SOURCE MATERIAL Block Start

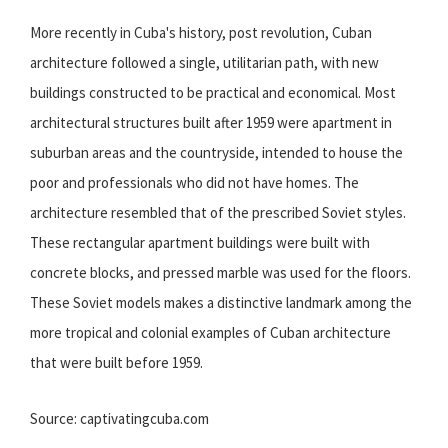
More recently in Cuba's history, post revolution, Cuban
architecture followed a single, utilitarian path, with new
buildings constructed to be practical and economical. Most
architectural structures built after 1959 were apartment in
suburban areas and the countryside, intended to house the
poor and professionals who did not have homes. The
architecture resembled that of the prescribed Soviet styles.
These rectangular apartment buildings were built with
concrete blocks, and pressed marble was used for the floors.
These Soviet models makes a distinctive landmark among the
more tropical and colonial examples of Cuban architecture
that were built before 1959.
Source: captivatingcuba.com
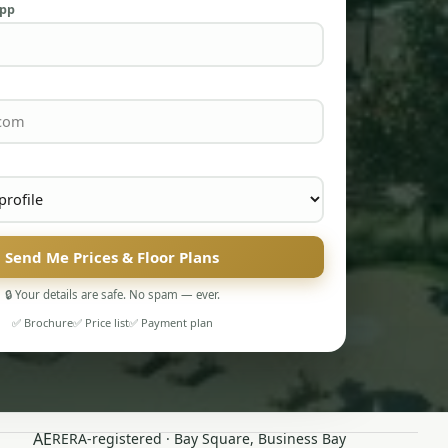
App
Send Me Prices & Floor Plans
🔒 Your details are safe. No spam — ever.
✅ Brochure
✅ Price list
✅ Payment plan
AE
RERA-registered · Bay Square, Business Bay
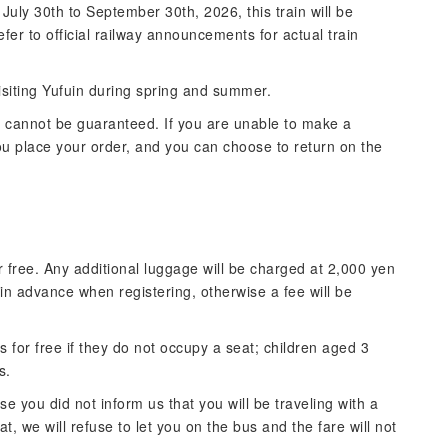
uly 30th to September 30th, 2026, this train will be
fer to official railway announcements for actual train
siting Yufuin during spring and summer.
s cannot be guaranteed. If you are unable to make a
 you place your order, and you can choose to return on the
 free. Any additional luggage will be charged at 2,000 yen
 in advance when registering, otherwise a fee will be
 for free if they do not occupy a seat; children aged 3
s.
e you did not inform us that you will be traveling with a
, we will refuse to let you on the bus and the fare will not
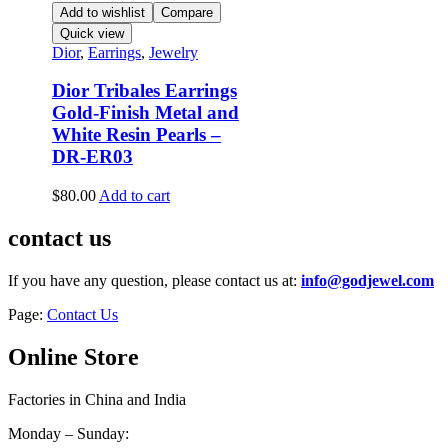
Add to wishlist
Compare
Quick view
Dior
,
Earrings
,
Jewelry
Dior Tribales Earrings
Gold-Finish Metal and
White Resin Pearls –
DR-ER03
$
80.00
Add to cart
contact us
If you have any question, please contact us at:
info@godjewel.com
Page:
Contact Us
Online Store
Factories in China and India
Monday – Sunday:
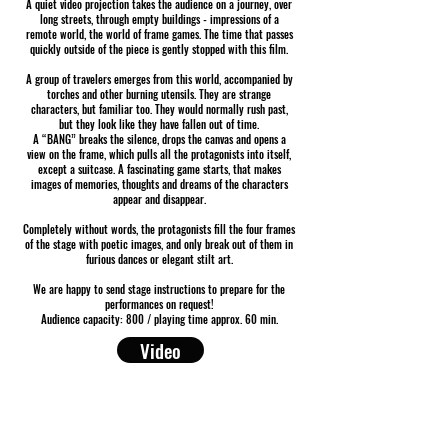
A quiet video projection takes the audience on a journey, over
long streets, through empty buildings - impressions of a
remote world, the world of frame games. The time that passes
quickly outside of the piece is gently stopped with this film.
A group of travelers emerges from this world, accompanied by
torches and other burning utensils. They are strange
characters, but familiar too. They would normally rush past,
but they look like they have fallen out of time.
A “BANG” breaks the silence, drops the canvas and opens a
view on the frame, which pulls all the protagonists into itself,
except a suitcase. A fascinating game starts, that makes
images of memories, thoughts and dreams of the characters
appear and disappear.
Completely without words, the protagonists fill the four frames
of the stage with poetic images, and only break out of them in
furious dances or elegant stilt art.
We are happy to send stage instructions to prepare for the
performances on request!
Audience capacity: 800 / playing time approx. 60 min.
Video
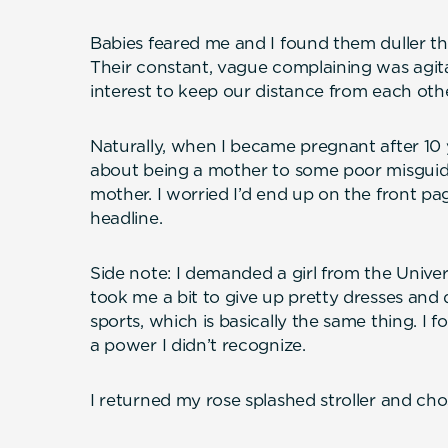
Babies feared me and I found them duller t
Their constant, vague complaining was agita
interest to keep our distance from each othe
Naturally, when I became pregnant after 10 y
about being a mother to some poor misguid
mother. I worried I’d end up on the front pa
headline.
Side note: I demanded a girl from the Univer
took me a bit to give up pretty dresses and 
sports, which is basically the same thing. I f
a power I didn’t recognize.
I returned my rose splashed stroller and chos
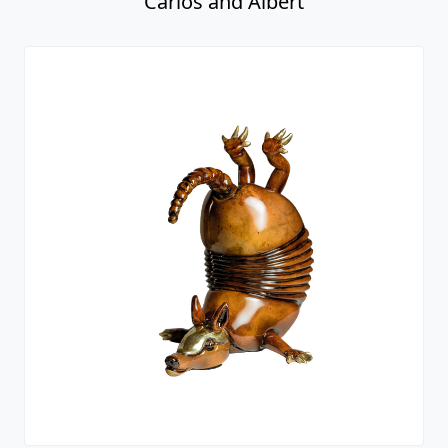
Carlos and Albert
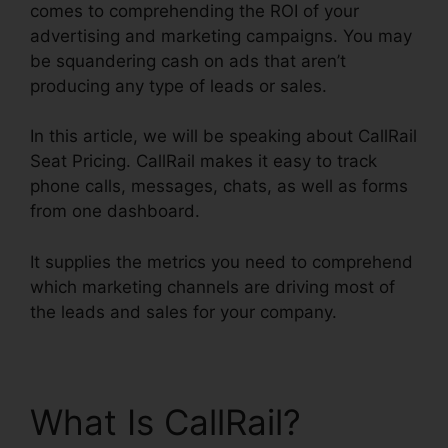
comes to comprehending the ROI of your
advertising and marketing campaigns. You may
be squandering cash on ads that aren’t
producing any type of leads or sales.
In this article, we will be speaking about CallRail
Seat Pricing. CallRail makes it easy to track
phone calls, messages, chats, as well as forms
from one dashboard.
It supplies the metrics you need to comprehend
which marketing channels are driving most of
the leads and sales for your company.
What Is CallRail?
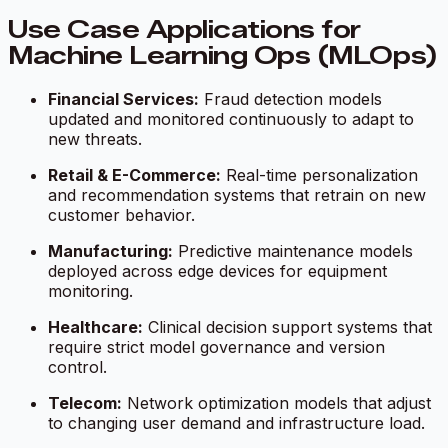
Use Case Applications for
Machine Learning Ops (MLOps)
Financial Services:
Fraud detection models
updated and monitored continuously to adapt to
new threats.
Retail & E-Commerce:
Real-time personalization
and recommendation systems that retrain on new
customer behavior.
Manufacturing:
Predictive maintenance models
deployed across edge devices for equipment
monitoring.
Healthcare:
Clinical decision support systems that
require strict model governance and version
control.
Telecom:
Network optimization models that adjust
to changing user demand and infrastructure load.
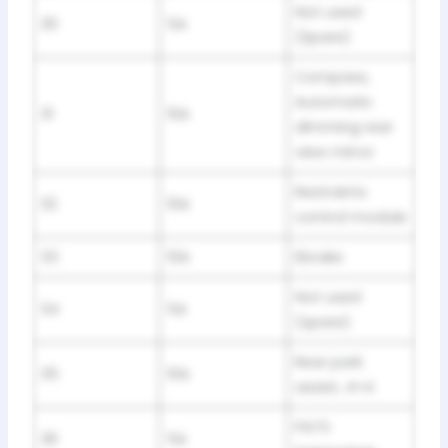
Not used
30
5A
(Spare)
Compass,
Automatic
31
10A
dimming rear
view mirror
Restraints
32
10A
control module
33
10A
Ebrake
Not used
34
5A
(spare)
Rear park
35
10A
assist, 4×4
PATS
36
5A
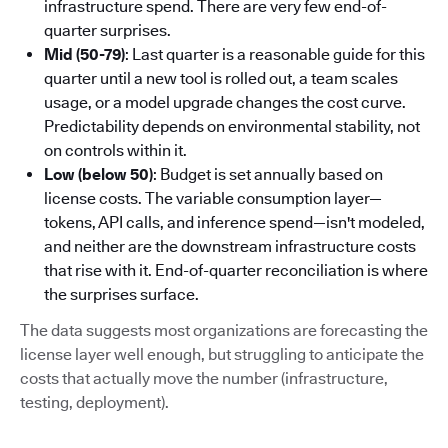
infrastructure spend. There are very few end-of-
quarter surprises.
Mid (50-79)
: Last quarter is a reasonable guide for this
quarter until a new tool is rolled out, a team scales
usage, or a model upgrade changes the cost curve.
Predictability depends on environmental stability, not
on controls within it.
Low (below 50)
: Budget is set annually based on
license costs. The variable consumption layer—
tokens, API calls, and inference spend—isn't modeled,
and neither are the downstream infrastructure costs
that rise with it. End-of-quarter reconciliation is where
the surprises surface.
The data suggests most organizations are forecasting the
license layer well enough, but struggling to anticipate the
costs that actually move the number (infrastructure,
testing, deployment).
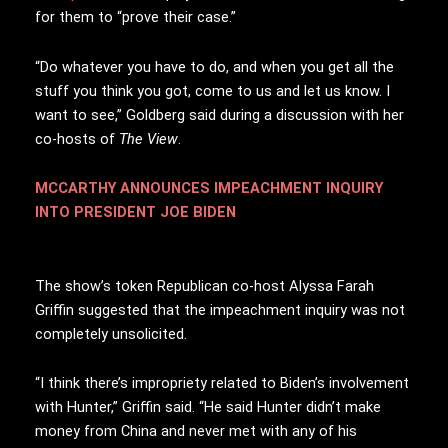
for them to “prove their case.”
“Do whatever you have to do, and when you get all the
stuff you think you got, come to us and let us know. I
want to see,” Goldberg said during a discussion with her
co-hosts of
The View
.
MCCARTHY ANNOUNCES IMPEACHMENT INQUIRY
INTO PRESIDENT JOE BIDEN
The show’s token Republican co-host Alyssa Farah
Griffin suggested that the impeachment inquiry was not
completely unsolicited.
“I think there’s impropriety related to Biden’s involvement
with Hunter,” Griffin said. “He said Hunter didn’t make
money from China and never met with any of his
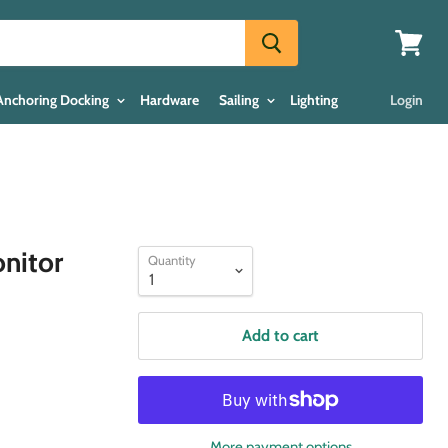
View
cart
Anchoring Docking
Hardware
Sailing
Lighting
Login
nitor
Quantity
Add to cart
More payment options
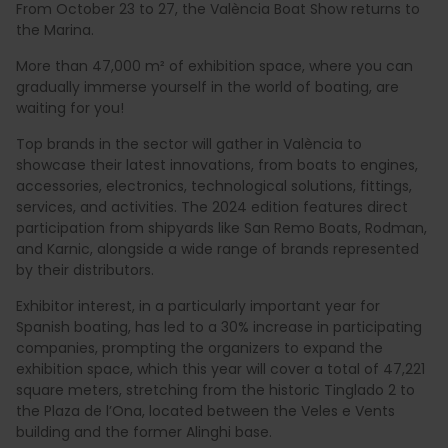
From October 23 to 27, the València Boat Show returns to
the Marina.
More than 47,000 m² of exhibition space, where you can
gradually immerse yourself in the world of boating, are
waiting for you!
Top brands in the sector will gather in València to
showcase their latest innovations, from boats to engines,
accessories, electronics, technological solutions, fittings,
services, and activities. The 2024 edition features direct
participation from shipyards like San Remo Boats, Rodman,
and Karnic, alongside a wide range of brands represented
by their distributors.
Exhibitor interest, in a particularly important year for
Spanish boating, has led to a 30% increase in participating
companies, prompting the organizers to expand the
exhibition space, which this year will cover a total of 47,221
square meters, stretching from the historic Tinglado 2 to
the Plaza de l’Ona, located between the Veles e Vents
building and the former Alinghi base.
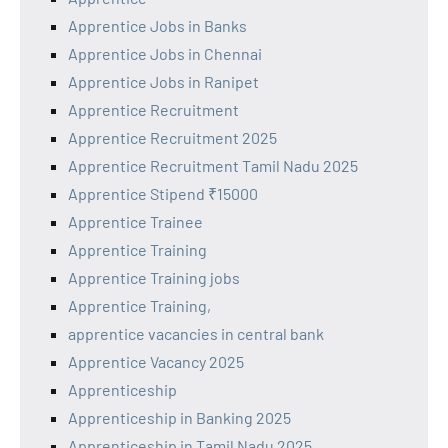
Apprentice Jobs in Banks
Apprentice Jobs in Chennai
Apprentice Jobs in Ranipet
Apprentice Recruitment
Apprentice Recruitment 2025
Apprentice Recruitment Tamil Nadu 2025
Apprentice Stipend ₹15000
Apprentice Trainee
Apprentice Training
Apprentice Training jobs
Apprentice Training,
apprentice vacancies in central bank
Apprentice Vacancy 2025
Apprenticeship
Apprenticeship in Banking 2025
Apprenticeship in Tamil Nadu 2025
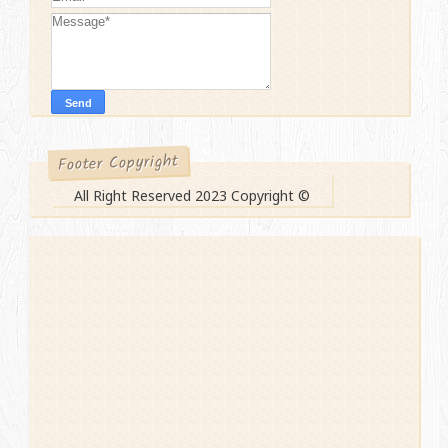
Footer Copyright
All Right Reserved 2023 Copyright ©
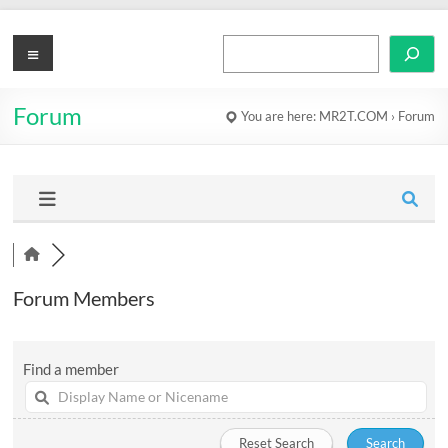
Skip
to
MR2T.COM
Menu
Search
content
Forum
You are here:
MR2T.COM
›
Forum
Forum Members
Find a member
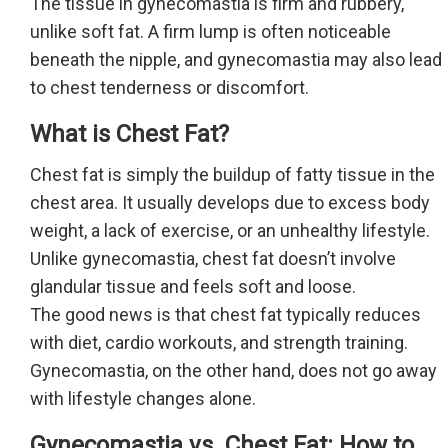
The tissue in gynecomastia is firm and rubbery,
unlike soft fat. A firm lump is often noticeable
beneath the nipple, and gynecomastia may also lead
to chest tenderness or discomfort.
What is Chest Fat?
Chest fat is simply the buildup of fatty tissue in the
chest area. It usually develops due to excess body
weight, a lack of exercise, or an unhealthy lifestyle.
Unlike gynecomastia, chest fat doesn’t involve
glandular tissue and feels soft and loose.
The good news is that chest fat typically reduces
with diet, cardio workouts, and strength training.
Gynecomastia, on the other hand, does not go away
with lifestyle changes alone.
Gynecomastia vs. Chest Fat: How to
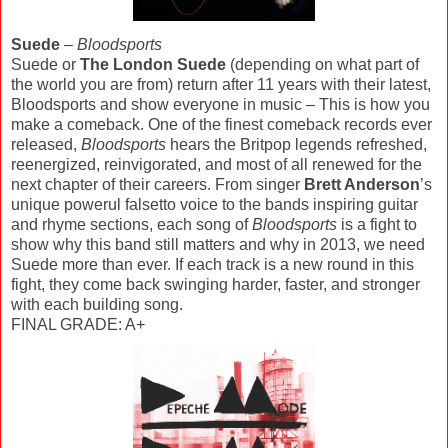
Suede
–
Bloodsports
Suede or
The London Suede
(depending on what part of
the world you are from) return after 11 years with their latest,
Bloodsports and show everyone in music – This is how you
make a comeback. One of the finest comeback records ever
released,
Bloodsports
hears the Britpop legends refreshed,
reenergized, reinvigorated, and most of all renewed for the
next chapter of their careers. From singer
Brett Anderson
’s
unique powerul falsetto voice to the bands inspiring guitar
and rhyme sections, each song of
Bloodsports
is a fight to
show why this band still matters and why in 2013, we need
Suede more than ever. If each track is a new round in this
fight, they come back swinging harder, faster, and stronger
with each building song.
FINAL GRADE: A+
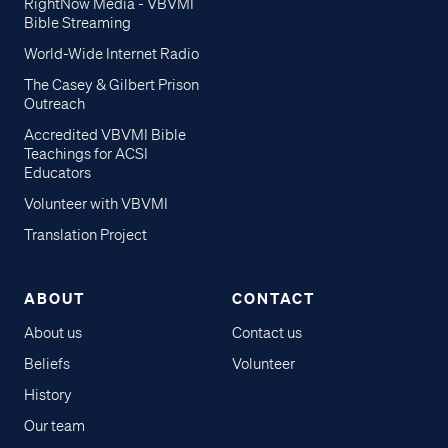
RightNow Media - VBVMI
Bible Streaming
World-Wide Internet Radio
The Casey & Gilbert Prison
Outreach
Accredited VBVMI Bible
Teachings for ACSI
Educators
Volunteer with VBVMI
Translation Project
ABOUT
CONTACT
About us
Contact us
Beliefs
Volunteer
History
Our team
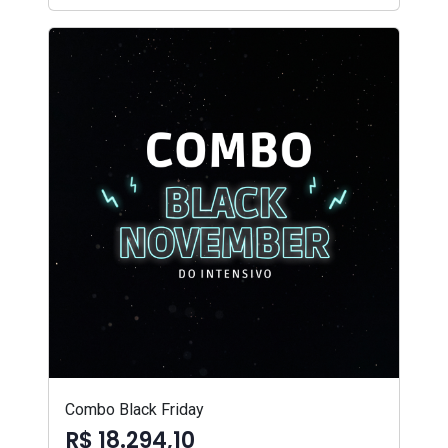
Combo Black Friday
R$ 18.294,10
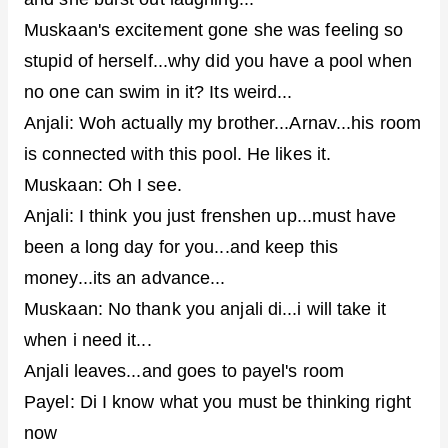
Muskaan's excitement gone she was feeling so
stupid of herself...why did you have a pool when
no one can swim in it? Its weird...
Anjali: Woh actually my brother...Arnav...his room
is connected with this pool. He likes it.
Muskaan: Oh I see.
Anjali: I think you just frenshen up...must have
been a long day for you...and keep this
money...its an advance...
Muskaan: No thank you anjali di...i will take it
when i need it...
Anjali leaves...and goes to payel's room
Payel: Di I know what you must be thinking right
now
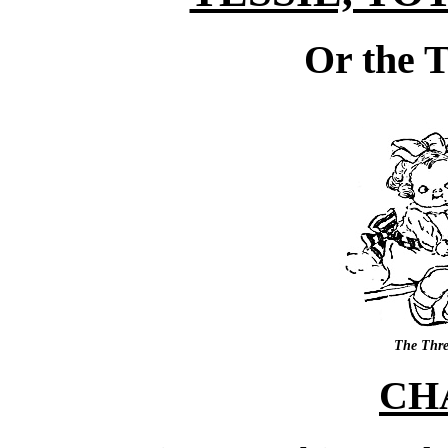
Or the T
The Three
CH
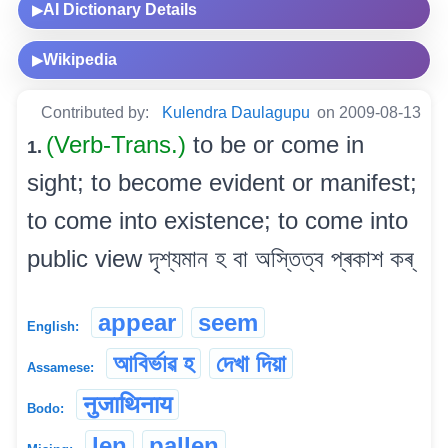
AI Dictionary Details
▶
Wikipedia
▶
Contributed by:
Kulendra Daulagupu
on 2009-08-13
(Verb-Trans.)
to be or come in
1.
sight; to become evident or manifest;
to come into existence; to come into
public view দৃশ্যমান হ বা অস্তিত্ব প্ৰকাশ কৰ্
appear
seem
English:
আবিৰ্ভাৱ হ
দেখা দিয়া
Assamese:
नुजाथिनाय
Bodo:
len
pallen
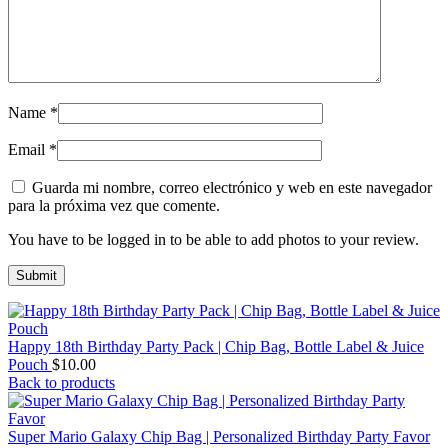
Name
*
Email
*
Guarda mi nombre, correo electrónico y web en este navegador
para la próxima vez que comente.
You have to be logged in to be able to add photos to your review.
Happy 18th Birthday Party Pack | Chip Bag, Bottle Label & Juice
Pouch
$
10.00
Back to products
Super Mario Galaxy Chip Bag | Personalized Birthday Party Favor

SOURCE MATERIAL Block End

INSTRUCTIONS FOR THE TASK: Of all the material above, only the lines from the one that has "mother. I worried I’d end up on the front pa" down to the one that has "Predictive maintenance models" are to be written out, exactly and with both ends included. Pictures are skipped.

ANSWER FOR THIS EXERCISE:
mother. I worried I’d end up on the front pa
headline.
Side note: I demanded a girl from the Univer
took me a bit to give up pretty dresses and 
sports, which is basically the same thing. I f
a power I didn’t recognize.
I returned my rose splashed stroller and chos
Carlos and Albert
comes to comprehending the ROI of your
advertising and marketing campaigns. You may
be squandering cash on ads that aren’t
producing any type of leads or sales.
In this article, we will be speaking about CallRail
Seat Pricing. CallRail makes it easy to track
phone calls, messages, chats, as well as forms
from one dashboard.
It supplies the metrics you need to comprehend
which marketing channels are driving most of
the leads and sales for your company.
What Is CallRail?
Use Case Applications for
Machine Learning Ops (MLOps)
Financial Services:
Fraud detection models
updated and monitored continuously to adapt to
new threats.
Retail & E-Commerce:
Real-time personalization
and recommendation systems that retrain on new
customer behavior.
Manufacturing:
Predictive maintenance models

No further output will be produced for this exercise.